Lo seppe con un’ora e mezza d’anticipo che toccava a lei sostituire la protagonista dell’opera (L’incoronazione di Poppea di Claudio Monteverdi). E non in un teatro qualunque, ma alla Scala. Correva il 1994, Carmela Remigio, soprano di Pescara, aveva 21 anni, una carriera a un passo dal decollo. Gli ingredienti c’erano tutti: bella voce, intelligenza interpretativa, fisique du role, stima di Pavarotti e del direttore Claudio Abbado. La Remigio dal 7 luglio sarà Mimì nella storica Bohème di Franco Zeffirelli affidata al ventisettenne Gustavo Dudamel, il direttore venezuelano adocchiato – anche lui – da Abbado.

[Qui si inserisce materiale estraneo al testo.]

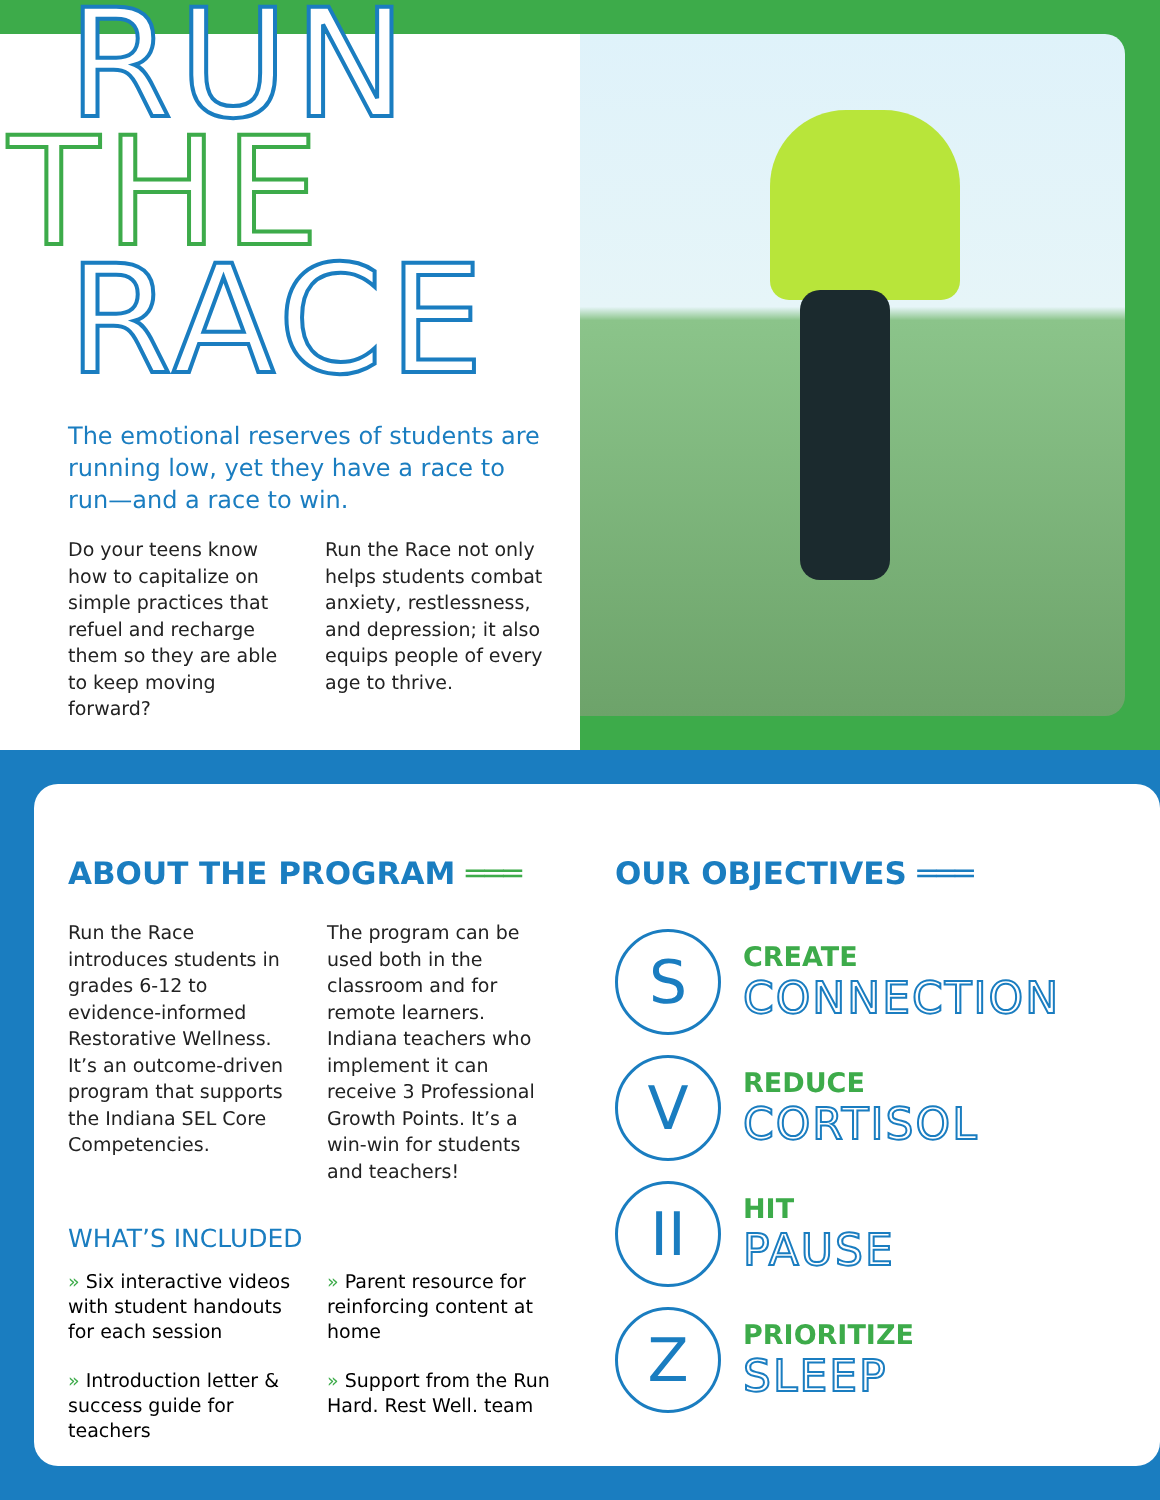RUN
THE
RACE
The emotional reserves of students are running low, yet they have a race to run—and a race to win.
Do your teens know how to capitalize on simple practices that refuel and recharge them so they are able to keep moving forward?
Run the Race not only helps students combat anxiety, restlessness, and depression; it also equips people of every age to thrive.
ABOUT THE PROGRAM ═══
Run the Race introduces students in grades 6-12 to evidence-informed Restorative Wellness. It’s an outcome-driven program that supports the Indiana SEL Core Competencies.
The program can be used both in the classroom and for remote learners. Indiana teachers who implement it can receive 3 Professional Growth Points. It’s a win-win for students and teachers!
WHAT’S INCLUDED
» Six interactive videos with student handouts for each session
» Introduction letter & success guide for teachers
» Parent resource for reinforcing content at home
» Support from the Run Hard. Rest Well. team
OUR OBJECTIVES ═══
S
CREATE
CONNECTION
V
REDUCE
CORTISOL
II
HIT
PAUSE
Z
PRIORITIZE
SLEEP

Una volta tanto sarà veramente una Bohème di giovani.

«Giovani che lavorano sodo però divertendosi molto. Mi auguro che questo nostro brio nel fare musica si mantenga intatto fino all’ultima replica».

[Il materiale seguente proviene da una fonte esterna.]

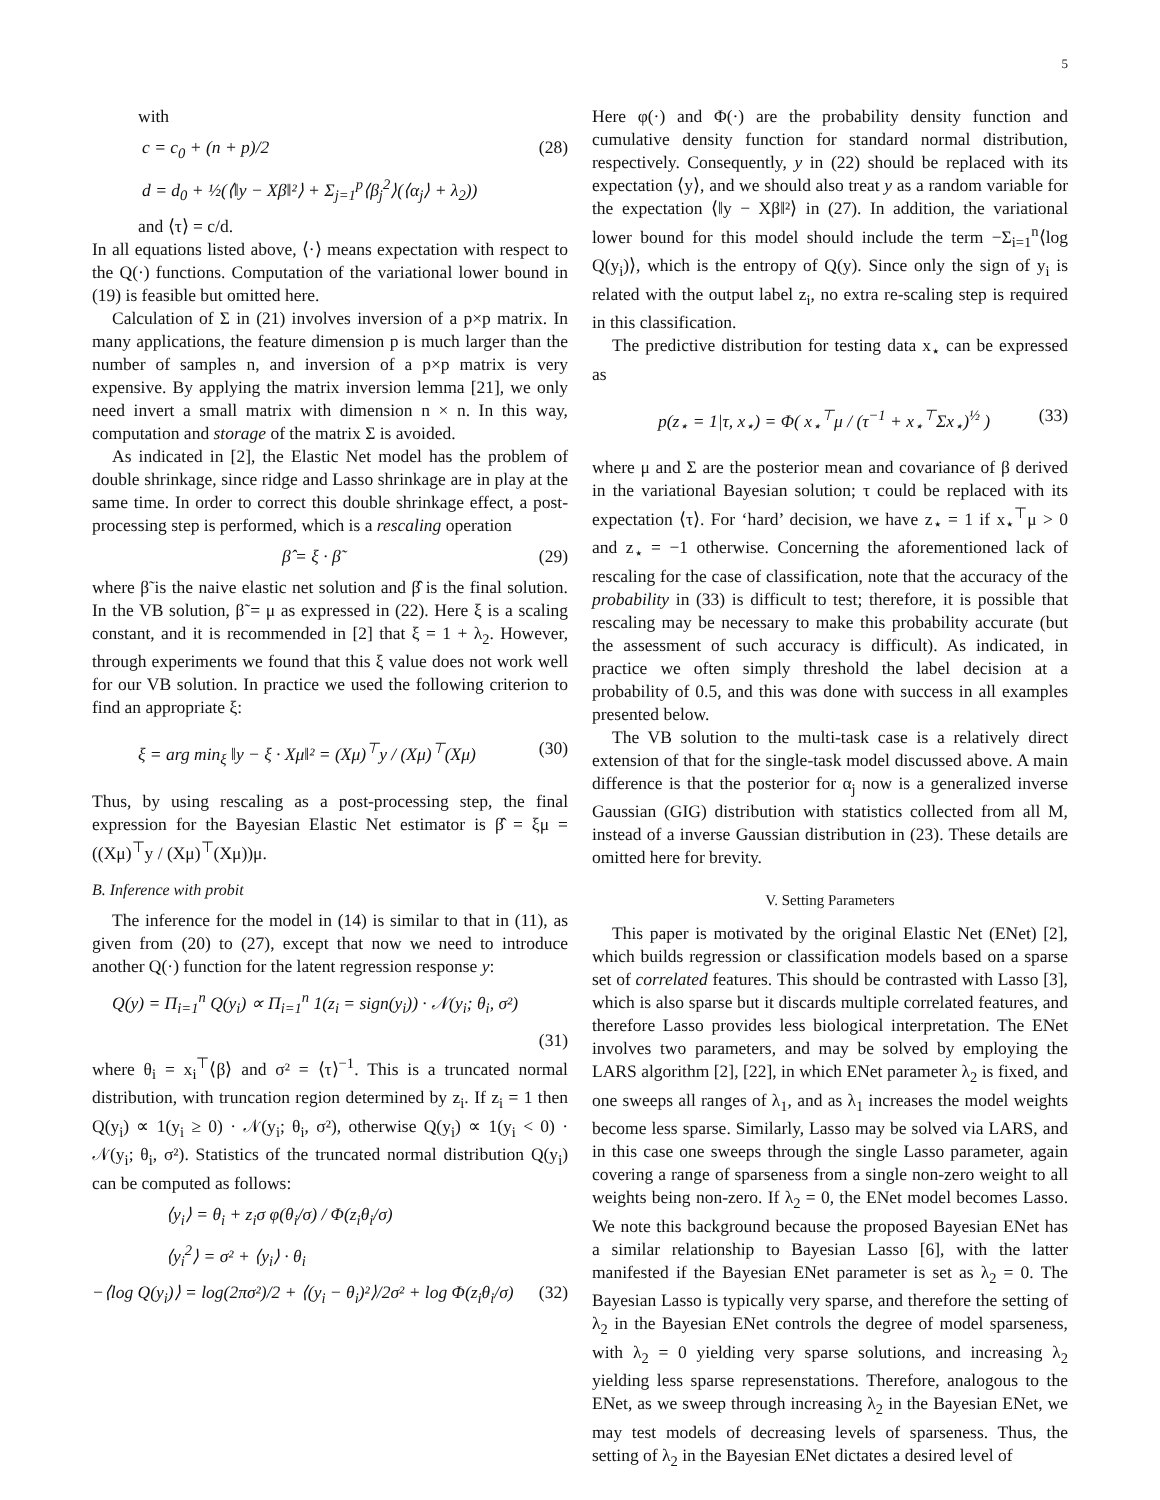5
with
c = c<sub>0</sub> + (n + p)/2 (28)
d = d<sub>0</sub> + ½(⟨‖y − Xβ‖²⟩ + Σ<sub>j=1</sub><sup>p</sup>⟨β<sub>j</sub><sup>2</sup>⟩(⟨α<sub>j</sub>⟩ + λ<sub>2</sub>))
and ⟨τ⟩ = c/d.
In all equations listed above, ⟨·⟩ means expectation with respect to the Q(·) functions. Computation of the variational lower bound in (19) is feasible but omitted here.
Calculation of Σ in (21) involves inversion of a p×p matrix. In many applications, the feature dimension p is much larger than the number of samples n, and inversion of a p×p matrix is very expensive. By applying the matrix inversion lemma [21], we only need invert a small matrix with dimension n × n. In this way, computation and storage of the matrix Σ is avoided.
As indicated in [2], the Elastic Net model has the problem of double shrinkage, since ridge and Lasso shrinkage are in play at the same time. In order to correct this double shrinkage effect, a post-processing step is performed, which is a rescaling operation
β̂ = ξ · β̃ (29)
where β̃ is the naive elastic net solution and β̂ is the final solution. In the VB solution, β̃ = μ as expressed in (22). Here ξ is a scaling constant, and it is recommended in [2] that ξ = 1 + λ<sub>2</sub>. However, through experiments we found that this ξ value does not work well for our VB solution. In practice we used the following criterion to find an appropriate ξ:
ξ = arg min<sub>ξ</sub> ‖y − ξ · Xμ‖² = (Xμ)<sup>⊤</sup>y / (Xμ)<sup>⊤</sup>(Xμ) (30)
Thus, by using rescaling as a post-processing step, the final expression for the Bayesian Elastic Net estimator is β̂ = ξμ = ((Xμ)<sup>⊤</sup>y / (Xμ)<sup>⊤</sup>(Xμ))μ.
B. Inference with probit
The inference for the model in (14) is similar to that in (11), as given from (20) to (27), except that now we need to introduce another Q(·) function for the latent regression response y:
Q(y) = Π<sub>i=1</sub><sup>n</sup> Q(y<sub>i</sub>) ∝ Π<sub>i=1</sub><sup>n</sup> 1(z<sub>i</sub> = sign(y<sub>i</sub>)) · 𝒩(y<sub>i</sub>; θ<sub>i</sub>, σ²)
(31)
where θ<sub>i</sub> = x<sub>i</sub><sup>⊤</sup>⟨β⟩ and σ² = ⟨τ⟩<sup>−1</sup>. This is a truncated normal distribution, with truncation region determined by z<sub>i</sub>. If z<sub>i</sub> = 1 then Q(y<sub>i</sub>) ∝ 1(y<sub>i</sub> ≥ 0) · 𝒩(y<sub>i</sub>; θ<sub>i</sub>, σ²), otherwise Q(y<sub>i</sub>) ∝ 1(y<sub>i</sub> < 0) · 𝒩(y<sub>i</sub>; θ<sub>i</sub>, σ²). Statistics of the truncated normal distribution Q(y<sub>i</sub>) can be computed as follows:
⟨y<sub>i</sub>⟩ = θ<sub>i</sub> + z<sub>i</sub>σ φ(θ<sub>i</sub>/σ) / Φ(z<sub>i</sub>θ<sub>i</sub>/σ)
⟨y<sub>i</sub><sup>2</sup>⟩ = σ² + ⟨y<sub>i</sub>⟩ · θ<sub>i</sub>
−⟨log Q(y<sub>i</sub>)⟩ = log(2πσ²)/2 + ⟨(y<sub>i</sub> − θ<sub>i</sub>)²⟩/2σ² + log Φ(z<sub>i</sub>θ<sub>i</sub>/σ) (32)
Here φ(·) and Φ(·) are the probability density function and cumulative density function for standard normal distribution, respectively. Consequently, y in (22) should be replaced with its expectation ⟨y⟩, and we should also treat y as a random variable for the expectation ⟨‖y − Xβ‖²⟩ in (27). In addition, the variational lower bound for this model should include the term −Σ<sub>i=1</sub><sup>n</sup>⟨log Q(y<sub>i</sub>)⟩, which is the entropy of Q(y). Since only the sign of y<sub>i</sub> is related with the output label z<sub>i</sub>, no extra re-scaling step is required in this classification.
The predictive distribution for testing data x<sub>⋆</sub> can be expressed as
p(z<sub>⋆</sub> = 1|τ, x<sub>⋆</sub>) = Φ( x<sub>⋆</sub><sup>⊤</sup>μ / (τ<sup>−1</sup> + x<sub>⋆</sub><sup>⊤</sup>Σx<sub>⋆</sub>)<sup>½</sup> ) (33)
where μ and Σ are the posterior mean and covariance of β derived in the variational Bayesian solution; τ could be replaced with its expectation ⟨τ⟩. For ‘hard’ decision, we have z<sub>⋆</sub> = 1 if x<sub>⋆</sub><sup>⊤</sup>μ > 0 and z<sub>⋆</sub> = −1 otherwise. Concerning the aforementioned lack of rescaling for the case of classification, note that the accuracy of the probability in (33) is difficult to test; therefore, it is possible that rescaling may be necessary to make this probability accurate (but the assessment of such accuracy is difficult). As indicated, in practice we often simply threshold the label decision at a probability of 0.5, and this was done with success in all examples presented below.
The VB solution to the multi-task case is a relatively direct extension of that for the single-task model discussed above. A main difference is that the posterior for α<sub>j</sub> now is a generalized inverse Gaussian (GIG) distribution with statistics collected from all M, instead of a inverse Gaussian distribution in (23). These details are omitted here for brevity.
V. Setting Parameters
This paper is motivated by the original Elastic Net (ENet) [2], which builds regression or classification models based on a sparse set of correlated features. This should be contrasted with Lasso [3], which is also sparse but it discards multiple correlated features, and therefore Lasso provides less biological interpretation. The ENet involves two parameters, and may be solved by employing the LARS algorithm [2], [22], in which ENet parameter λ<sub>2</sub> is fixed, and one sweeps all ranges of λ<sub>1</sub>, and as λ<sub>1</sub> increases the model weights become less sparse. Similarly, Lasso may be solved via LARS, and in this case one sweeps through the single Lasso parameter, again covering a range of sparseness from a single non-zero weight to all weights being non-zero. If λ<sub>2</sub> = 0, the ENet model becomes Lasso. We note this background because the proposed Bayesian ENet has a similar relationship to Bayesian Lasso [6], with the latter manifested if the Bayesian ENet parameter is set as λ<sub>2</sub> = 0. The Bayesian Lasso is typically very sparse, and therefore the setting of λ<sub>2</sub> in the Bayesian ENet controls the degree of model sparseness, with λ<sub>2</sub> = 0 yielding very sparse solutions, and increasing λ<sub>2</sub> yielding less sparse represenstations. Therefore, analogous to the ENet, as we sweep through increasing λ<sub>2</sub> in the Bayesian ENet, we may test models of decreasing levels of sparseness. Thus, the setting of λ<sub>2</sub> in the Bayesian ENet dictates a desired level of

Che effetto le fa lavorare con un direttore così giovane?

«Quando hai di fronte un maestro non pensi all’età, ma all’idea musicale che comunica. È eccezionale vedere un uomo così giovane dotato di tale maturità artistica».

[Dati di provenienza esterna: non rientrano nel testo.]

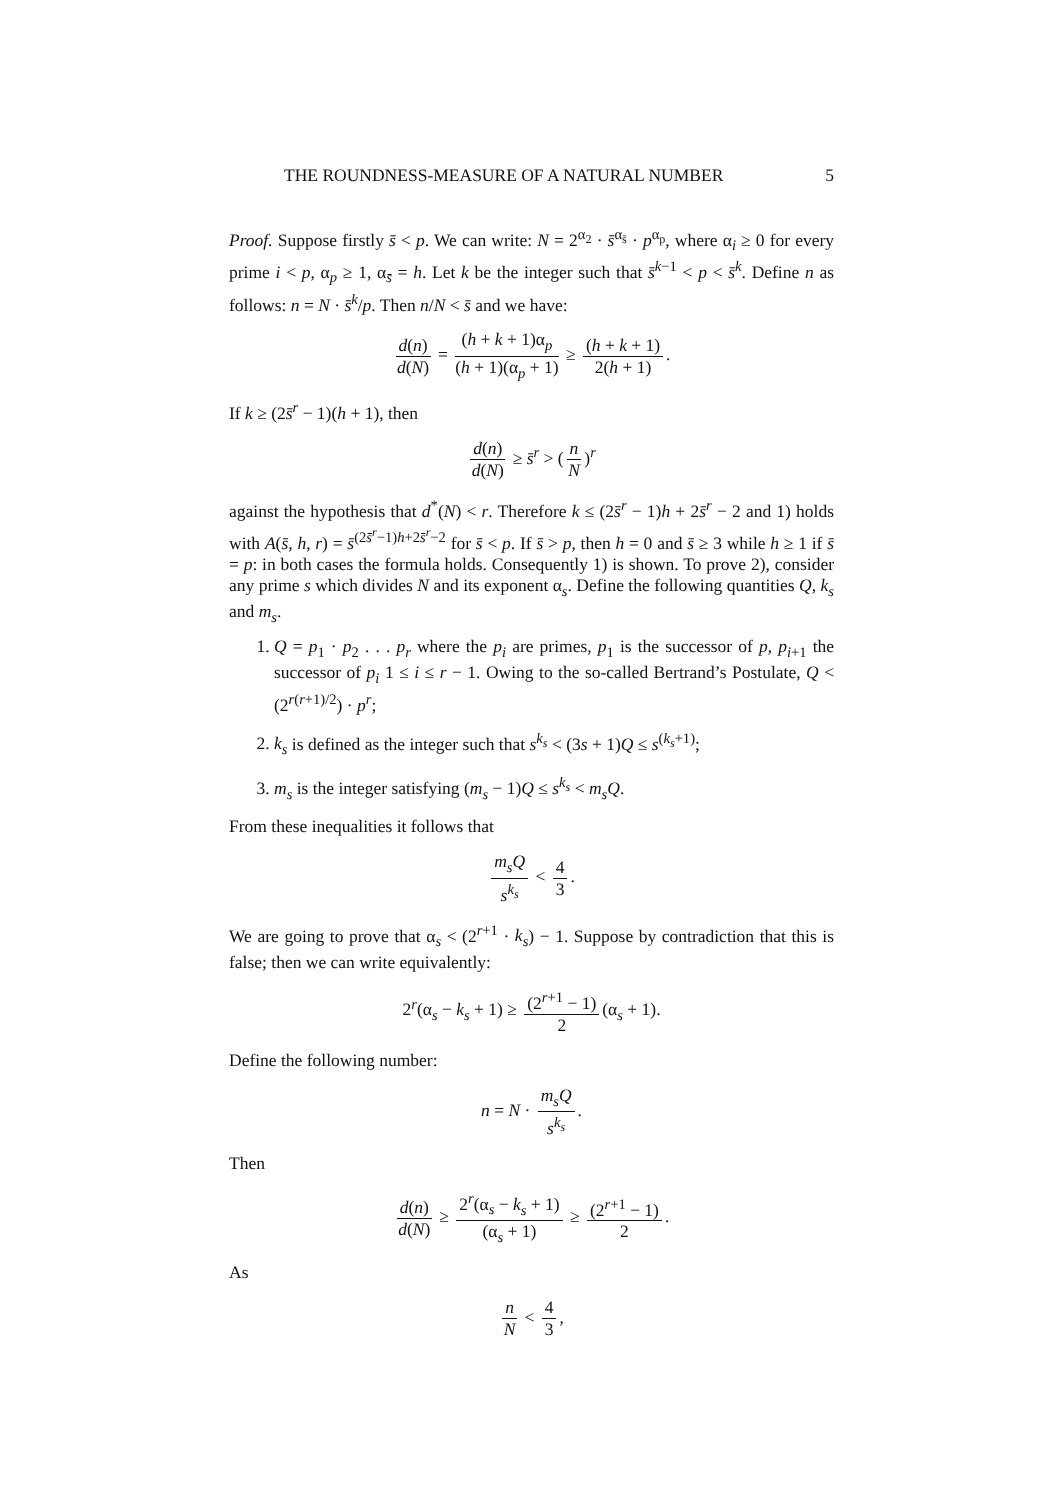THE ROUNDNESS-MEASURE OF A NATURAL NUMBER 5
Proof. Suppose firstly s̄ < p. We can write: N = 2<sup>α<sub>2</sub></sup> · s̄<sup>α<sub>s̄</sub></sup> · p<sup>α<sub>p</sub></sup>, where α<sub>i</sub> ≥ 0 for every prime i < p, α<sub>p</sub> ≥ 1, α<sub>s̄</sub> = h. Let k be the integer such that s̄<sup>k−1</sup> < p < s̄<sup>k</sup>. Define n as follows: n = N · s̄<sup>k</sup>/p. Then n/N < s̄ and we have:
d(n) d(N) = (h + k + 1)α<sub>p</sub> (h + 1)(α<sub>p</sub> + 1) ≥ (h + k + 1) 2(h + 1).
If k ≥ (2s̄<sup>r</sup> − 1)(h + 1), then
d(n) d(N) ≥ s̄<sup>r</sup> > (n N)<sup>r</sup>
against the hypothesis that d<sup>*</sup>(N) < r. Therefore k ≤ (2s̄<sup>r</sup> − 1)h + 2s̄<sup>r</sup> − 2 and 1) holds with A(s̄, h, r) = s̄<sup>(2s̄<sup>r</sup>−1)h+2s̄<sup>r</sup>−2</sup> for s̄ < p. If s̄ > p, then h = 0 and s̄ ≥ 3 while h ≥ 1 if s̄ = p: in both cases the formula holds. Consequently 1) is shown. To prove 2), consider any prime s which divides N and its exponent α<sub>s</sub>. Define the following quantities Q, k<sub>s</sub> and m<sub>s</sub>.
1. Q = p<sub>1</sub> · p<sub>2</sub> . . . p<sub>r</sub> where the p<sub>i</sub> are primes, p<sub>1</sub> is the successor of p, p<sub>i+1</sub> the successor of p<sub>i</sub> 1 ≤ i ≤ r − 1. Owing to the so-called Bertrand’s Postulate, Q < (2<sup>r(r+1)/2</sup>) · p<sup>r</sup>;
2. k<sub>s</sub> is defined as the integer such that s<sup>k<sub>s</sub></sup> < (3s + 1)Q ≤ s<sup>(k<sub>s</sub>+1)</sup>;
3. m<sub>s</sub> is the integer satisfying (m<sub>s</sub> − 1)Q ≤ s<sup>k<sub>s</sub></sup> < m<sub>s</sub>Q.
From these inequalities it follows that
m<sub>s</sub>Q s<sup>k<sub>s</sub></sup> < 4 3.
We are going to prove that α<sub>s</sub> < (2<sup>r+1</sup> · k<sub>s</sub>) − 1. Suppose by contradiction that this is false; then we can write equivalently:
2<sup>r</sup>(α<sub>s</sub> − k<sub>s</sub> + 1) ≥ (2<sup>r+1</sup> − 1) 2 (α<sub>s</sub> + 1).
Define the following number:
n = N · m<sub>s</sub>Q s<sup>k<sub>s</sub></sup>.
Then
d(n) d(N) ≥ 2<sup>r</sup>(α<sub>s</sub> − k<sub>s</sub> + 1) (α<sub>s</sub> + 1) ≥ (2<sup>r+1</sup> − 1) 2.
As
n N < 4 3,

Lei e Dudamel siete due «scoperte» di Abbado.

«E tutti e due non smettiamo mai di cercare nella musica, questo approccio credo derivi proprio dalla scuola-Abbado».

C’entra ancora Mimì con la donna del Duemila?

«Oggi si è più aggressive e combattive, in realtà saremmo dolci e affettuose come Mimì se solo la società lo consentisse».

È cresciuta in una famiglia operaia. A maggior ragione, affermarsi non sarà stato semplice.

«Il doversi costruire ogni cosa giorno dopo giorno, il mettersi in discussione perché nulla ti è dato. Tuttavia ciò ha alimentato la forza di credere in me. Ho avuto una formazione che attribuisce grande valore alle cose: conquistate una a una, dunque apprezzate».

In questi giorni è uscito il Suo ultimo disco Decca. Un omaggio a Rossini, autore che non ha frequentato molto dopotutto.
«Perché non lo sentivo particolarmente vicino alle mie corde ed ero molto assorbita da Puccini e Mozart. Dopo sedici anni di carriera credo però che un artista debba guardare avanti e aprirsi ad altro».

Decca è pure l’etichetta di una grande cantante rossiniana come Cecilia Bartoli. Non teme raffronti?

«No perché la Bartoli è irraggiungibile, lei è Rossini. È un’artista che stimo molto e alla quale mi ispiro».

Per le serata di chiusura degli Europei di calcio, a Vienna si esibiranno alcune star del canto, da Domingo alla Netrebko.

«Mi fa piacere che la classica venga portata a una platea così vasta. Non è il luogo ideale, d’accordo, ma può essere un veicolo per attrarre pubblico all’opera. Mi spiace solo che quando queste operazioni venivano promosse da Pavarotti erano aspramente criticate».



Così come ha sollevato alcune polemiche la Carmen di Andrea Bocelli questi giorni a Roma.

«Chi vive nel classico difficilmente accetta questo tipo di flessibilità. Mi fa comunque piacere che Bocelli abbia voglia di studiare e debutti in un personaggio come Don José».